11 Replies - 2161 Views - Last Post: 07 May 2012 - 05:32 AM

#1 cupidvogel  Icon User is offline

  • D.I.C Addict

Reputation: 31
  • View blog
  • Posts: 593
  • Joined: 25-November 10

What is captured within $1 if used with alternation?

Posted 04 May 2012 - 06:59 AM

Hi, if I use something like this:

"I love fred and barney" =~ /(barney|fred)/ ? print "$1\n" : print "No.\n";



it prints out fred. It suggests that the regex engine starts scanning the string from left to right searching whether any pattern on either side of the alternation matches it, and if it does, then that is stored inside $1 and the process ends.

But if I run something like this:

"I love fredder and fred" =~ /(fred|fredder)/ ? print "$1\n" : print "No.\n";



prints out fred. Surely while scanning from left, fredder comes first, so that should be stored in $1, but it is not. Not only that, whatever configuration be the strings fred and fredder in the regex and string, i.e fredder and fred and (fred|fredder), fred and fredder and (fred|fredder), fredder and fred and (fredder|fred), fred and fredder and (fredder|fred), it always outputs fred. Can anyone explain what is going on?

§ Stored records
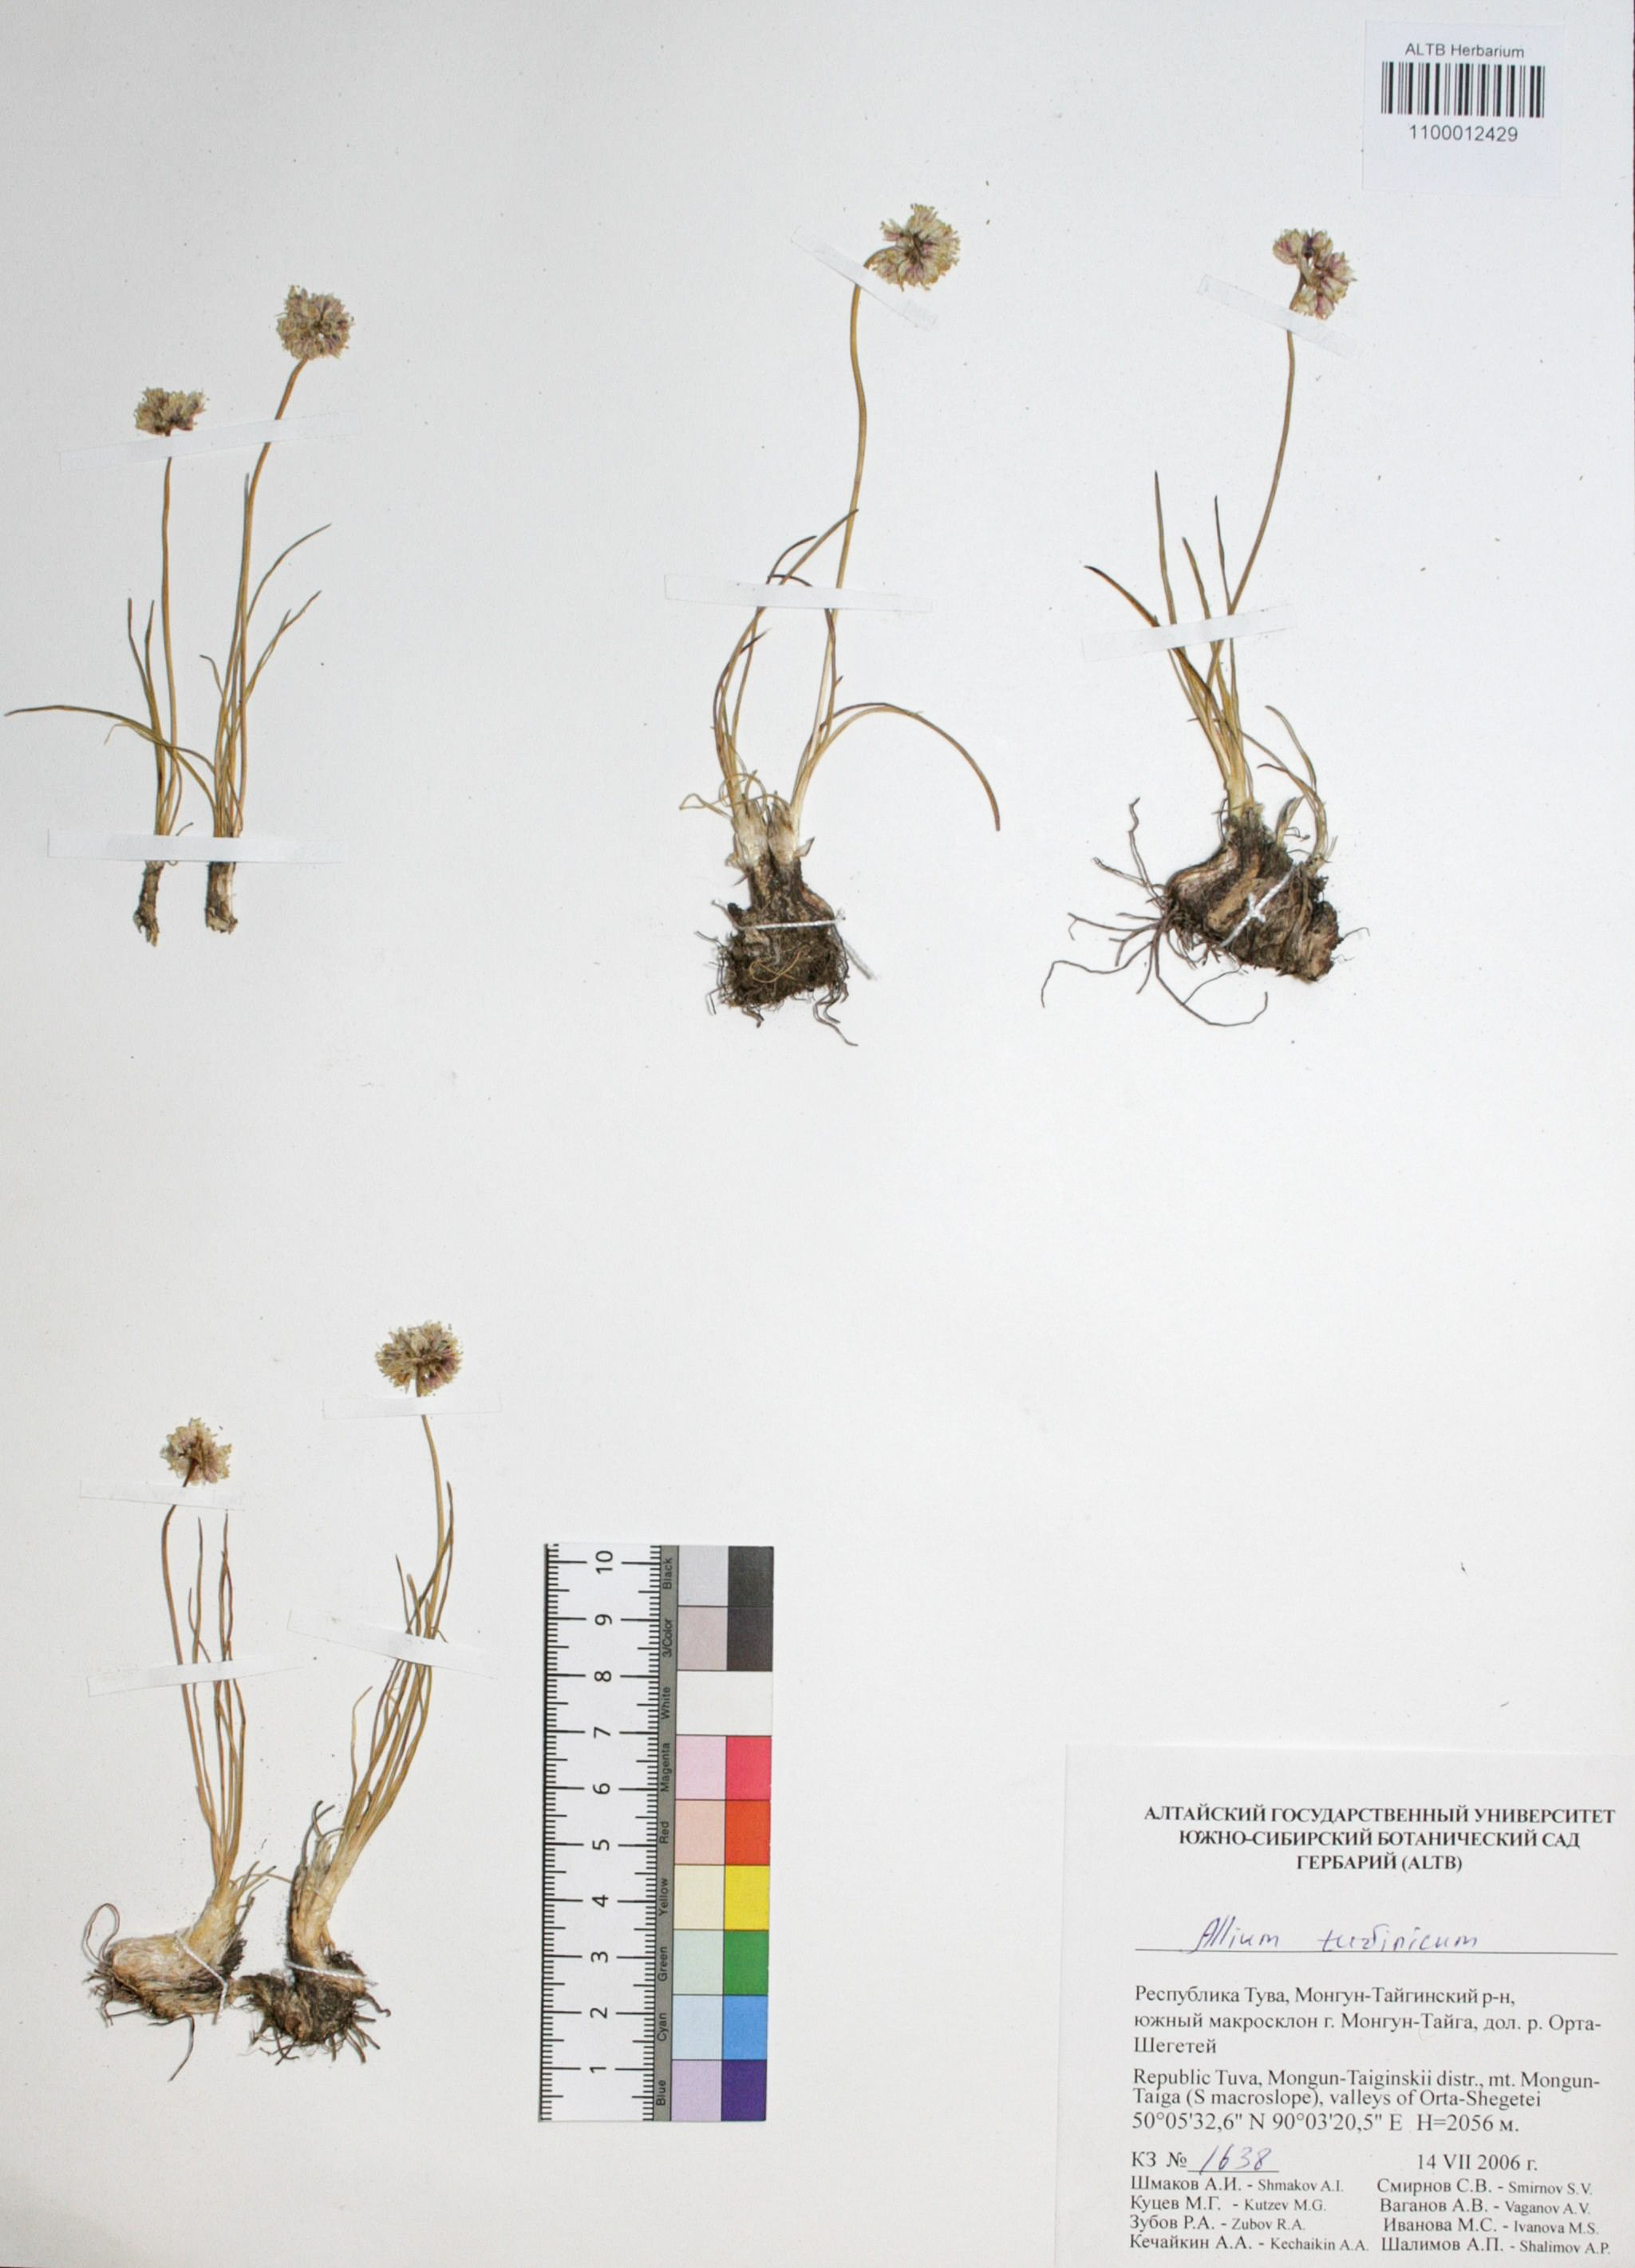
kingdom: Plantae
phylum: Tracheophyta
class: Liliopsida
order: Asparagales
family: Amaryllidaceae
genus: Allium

---

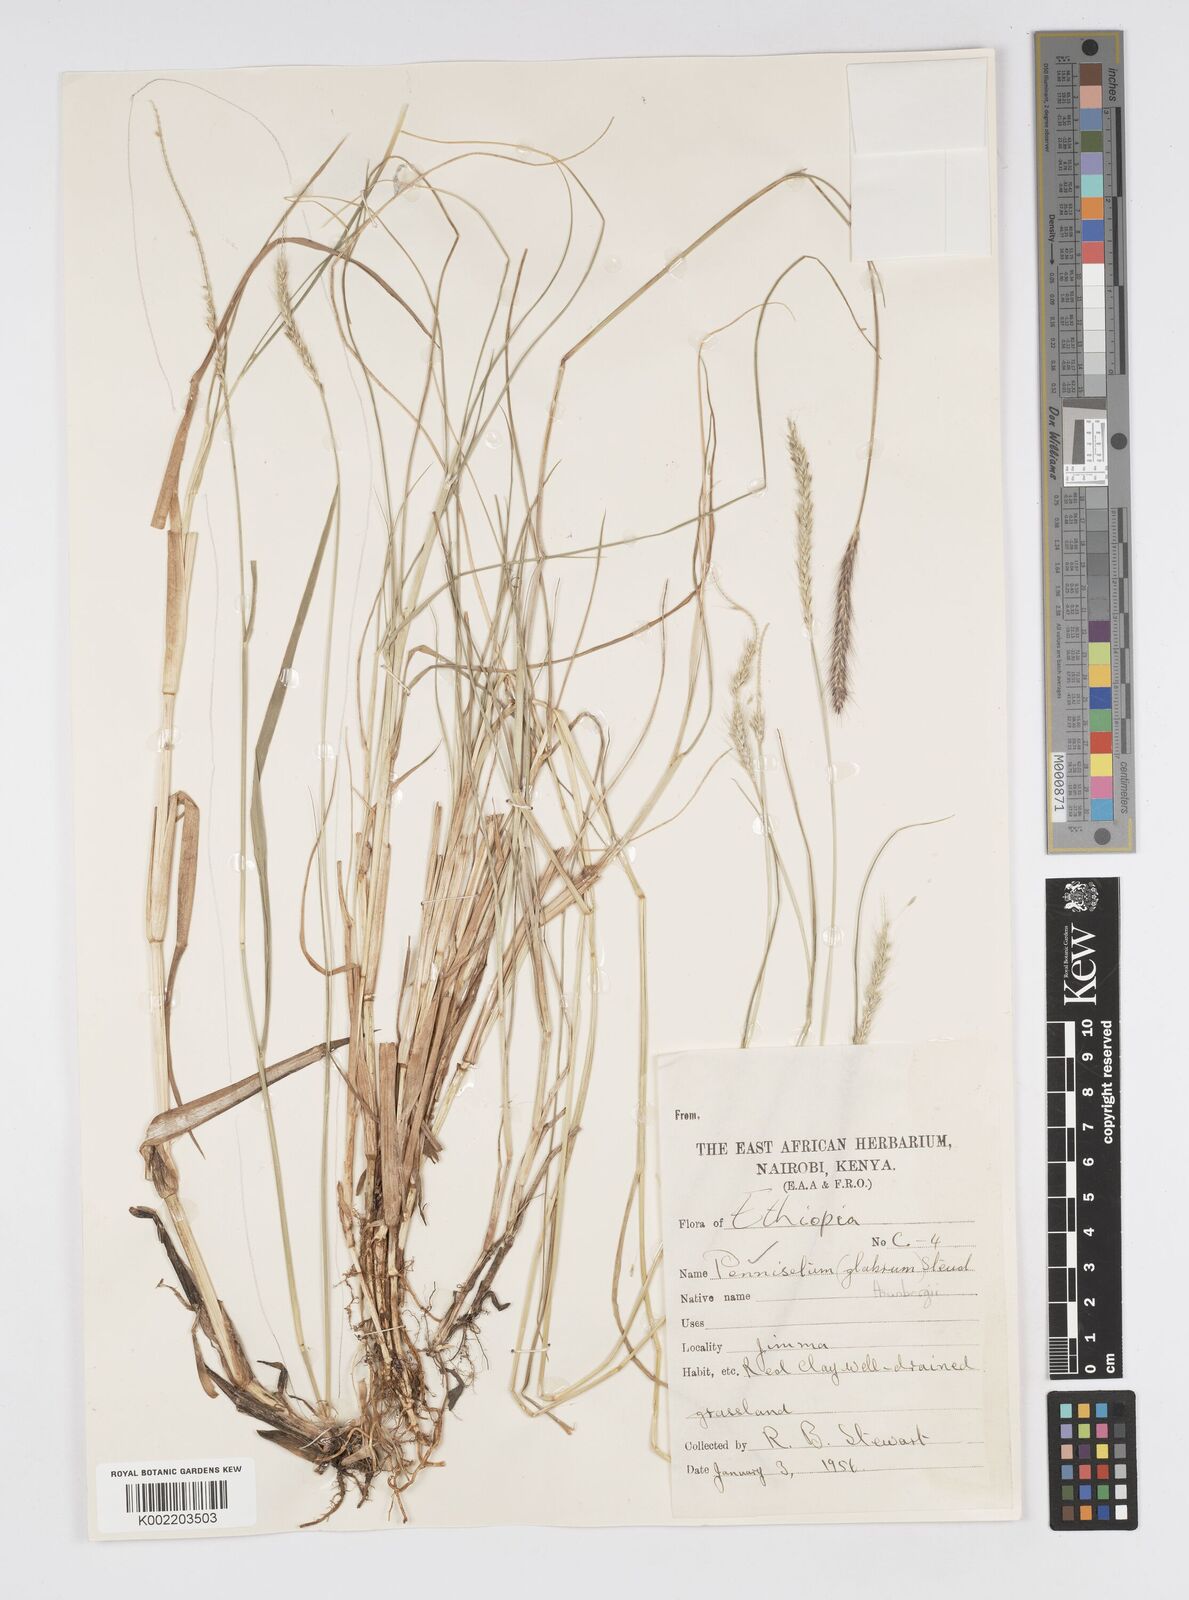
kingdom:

§ Exercise goal
Continue the Perl regex thread from its last sentence. The material above stands apart from the Perl regex thread.

§ Reply
Is This A Good Question/Topic? 1
  • +

Replies To: What is captured within $1 if used with alternation?

#2 dsherohman  Icon User is offline

  • Perl Parson
  • member icon

Reputation: 226
  • View blog
  • Posts: 654
  • Joined: 29-March 09

Re: What is captured within $1 if used with alternation?

Posted 05 May 2012 - 01:57 AM

View Postcupidvogel, on 04 May 2012 - 02:59 PM, said:

Hi, if I use something like this:

"I love fred and barney" =~ /(barney|fred)/ ? print "$1\n" : print "No.\n";



it prints out fred. It suggests that the regex engine starts scanning the string from left to right searching whether any pattern on either side of the alternation matches it, and if it does, then that is stored inside $1 and the process ends.


Correct. The Perl regex engine looks for the "leftmost longest" match and it stops processing as soon as it's found that. (I think this is true for all other regex engines as well. Or at least I've never run into one which behaves differently.)

View Postcupidvogel, on 04 May 2012 - 02:59 PM, said:

But if I run something like this:

"I love fredder and fred" =~ /(fred|fredder)/ ? print "$1\n" : print "No.\n";



prints out fred. Surely while scanning from left, fredder comes first, so that should be stored in $1, but it is not.


This one surprised me a little, since "fredder" is longer than "fred", but the alternation uses short-circuit evaluation - if the first pattern (fred) matches at a position in the string, then then second pattern (fredder) is never tested at that position because a match has already been found. Basically, this behavior is caused by the first pattern in the alternation being a subset of the second pattern.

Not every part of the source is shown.